## [THE TASK]
Below are entries. Pull out all lines containing "Option".

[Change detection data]
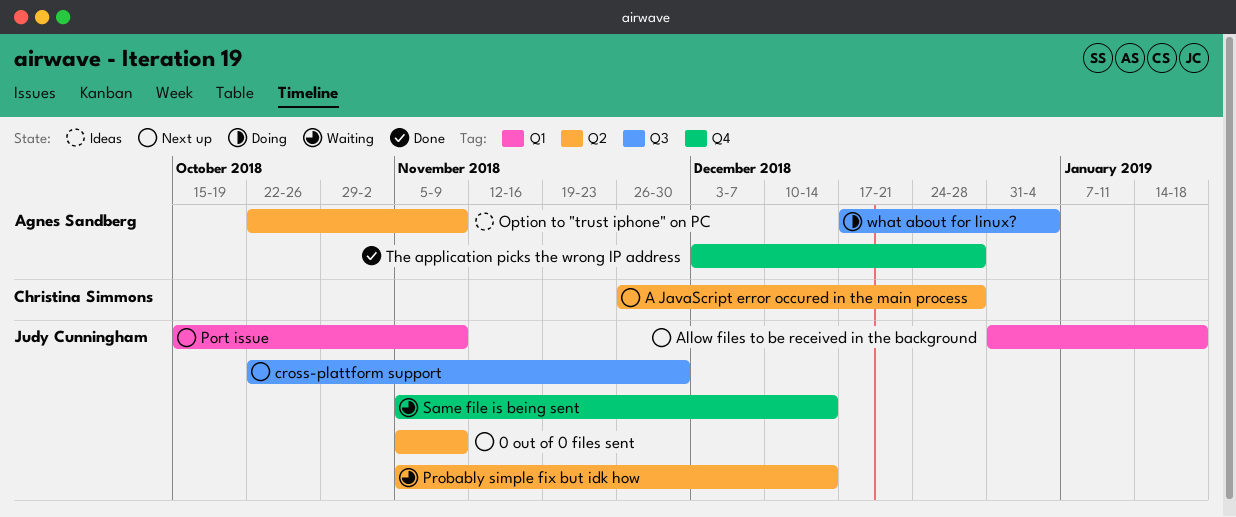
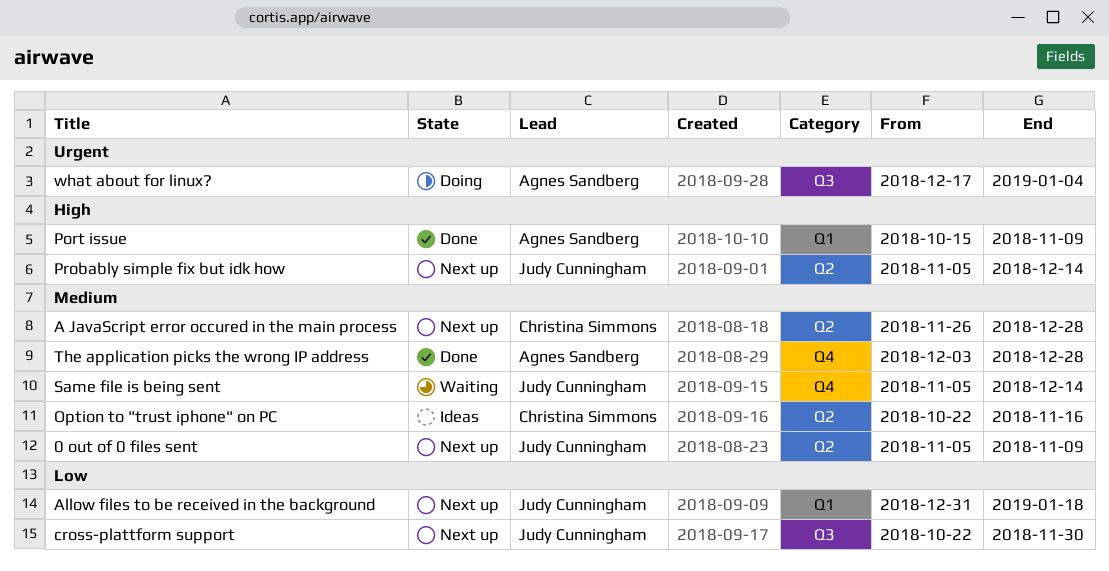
Option to "trust iphone" on PC, owner: Agnes Sandberg -> Christina Simmons
Option to "trust iphone" on PC, due: Nov 9 -> Nov 16
Port issue, status: Next up -> Done
Port issue, owner: Judy Cunningham -> Agnes Sandberg
Probably simple fix but idk how, status: Waiting -> Next up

## [SOLUTION TO THE EXERCISE]
Option to "trust iphone" on PC, owner: Agnes Sandberg -> Christina Simmons
Option to "trust iphone" on PC, due: Nov 9 -> Nov 16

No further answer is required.